Zaxx, on 20 July 2017 - 03:15 AM, said:
Sure but reverse-engineering is generally legal
You are ignorant of reality. Read this:
Hendricks266, on 25 June 2016 - 09:13 AM, said:
deuxsonic, on 25 June 2016 - 05:53 AM, said:
Reverse-engineering something for the purposes of compatibility is legal I believe so I think you're okay. Good luck.
For compatibility or interoperability, yes. But keep in mind that
the act of reverse engineering is not the same as
distributing the copyrighted result. Your printer example is totally irrelevant.
Zaxx, on 20 July 2017 - 03:15 AM, said:
That's what I call camaraderie.

Anyway joking aside I don't think it matters as now it's obfuscated and it would need a certain amount of caring from Atari to get to the bottom of it.
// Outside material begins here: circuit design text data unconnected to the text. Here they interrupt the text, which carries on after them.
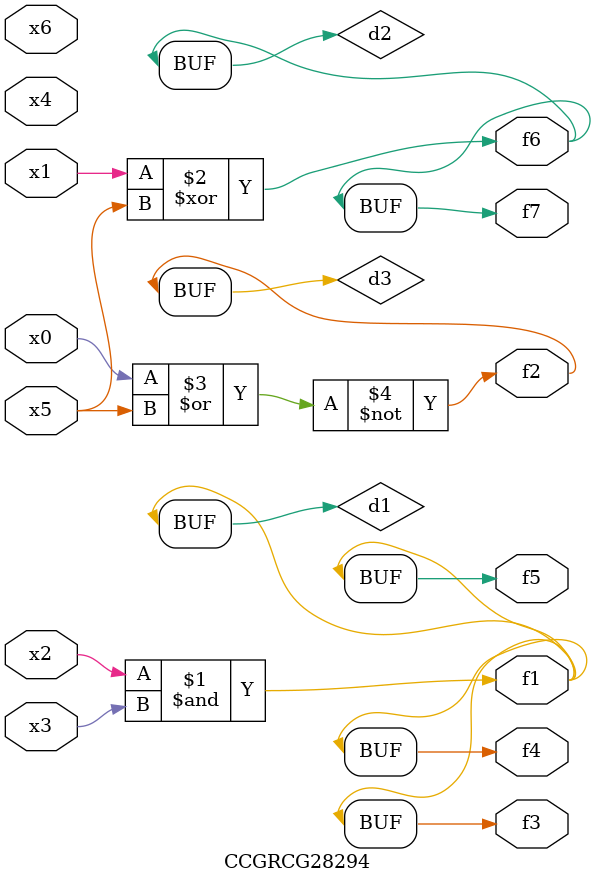
<source format=v>
module CCGRCG28294(
	input x0, x1, x2, x3, x4, x5, x6,
	output f1, f2, f3, f4, f5, f6, f7
);

	wire d1, d2, d3;

	and (d1, x2, x3);
	xor (d2, x1, x5);
	nor (d3, x0, x5);
	assign f1 = d1;
	assign f2 = d3;
	assign f3 = d1;
	assign f4 = d1;
	assign f5 = d1;
	assign f6 = d2;
	assign f7 = d2;
endmodule

</source>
An amount they clearly don't have.
BloodGDX Internet Defense Force pls go.
fgsfds, on 20 July 2017 - 03:53 AM, said:
It says exactly this.
Quote
You may not decompile, modify
reverse engineer, disassemble or otherwise reproduce the Software except
as expressly allowed by us.
EULAs are unenforceable. However, what it says does not matter: distributing reverse-engineered material is
still copyright infringement due to how copyright works.
Zaxx, on 20 July 2017 - 04:18 AM, said:
That's from the GOG version, BloodGDX is not based on that one. M210 basically needs two things:
- an original 1.0 copy (we don't know if he has one)
- the EULA that came with the original 1.0 version to not say a thing about reverse engineering (I've not seen that one so I don't know what it says)
You are incredibly wrong. Take a moment to sit your ass down and quit talking about things you know nothing about.